Whether this is an act of selfishness or a necessary measure is debatable but what is certain is that the film does well in depicting what problems arise from being paperless citizens and the psychological toll it takes on people who lose their humanity and live with constant uncertainty. Which isn’t to say the film is political. Indeed, it grows greater in impact as it switches its focus to depict the inner struggles of Kaung who has to deal with a great change in his environment.
While Htet is young and able to adapt quickly, the slightly older Kaung already has a sense of identity as a Japanese child. The films wants the audience to identify with him and succeeds in making us do so. He speaks Japanese and seems to act Japanese.
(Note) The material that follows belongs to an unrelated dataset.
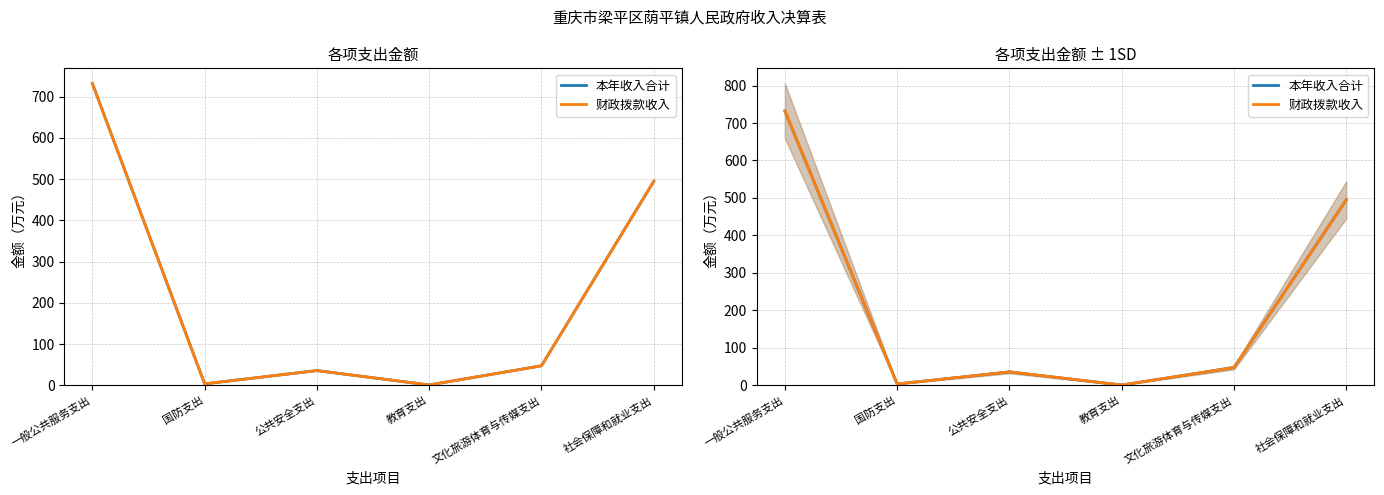

What is the label of the 2nd point from the right?

文化旅游体育与传媒支出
His clothes are markedly better than those of others and he cannot speak to the locals who take to mocking him and so the problems of taking a kid out of their environment is felt with every scene in Burma where Kaung regards the more chaotic world with horror and bewilderment. He has an open and expressive face and an energy that fluctuates between loveable and rebellious and so when he says he hates something, boy does he mean it and he hates Burma. He lists his complaints and his concerns grow as he mulls over his lack of connection with his father. These kids are untrained actors but both of boys are Khin’s real-life sons, which explains why the scenes where they argue hold power. Then the boys make connections with their mother country and that tight camera work feels freer and more expansive as they roam the streets and get to know people. The place may be dirty and dangerous, noisy and crowded (contrasts shown simply and cleanly on screen) but it holds possibilities, the lights and colours of the city looking exciting. The change in behaviour is remarkable but believable. The tug of their Japanese identity and messy transnational politics remain but there’s the suggestion of moving forward as well as the greater sense of international relations between Japan and Burma. This makes the film worth watching but it’s the human drama at the centre, which defines everything.
Fujimoto worked with non-professional actors and their efforts ensured the film won the Spirit of Asia Award, given by the Japan Foundation Asia Center as well as winning the Asian Future competition at last year’s Tokyo International Film Festival. These accolades are well deserved, even if the politics of Burma and immigration are not directly confronted. This is the story of a family and they are just as important as any weighty issues and they open a window on Japan’s connection with Burma and Asia as a whole.
Passage of Life was shown at the Osaka Asian Film Festival on March 13 and 16.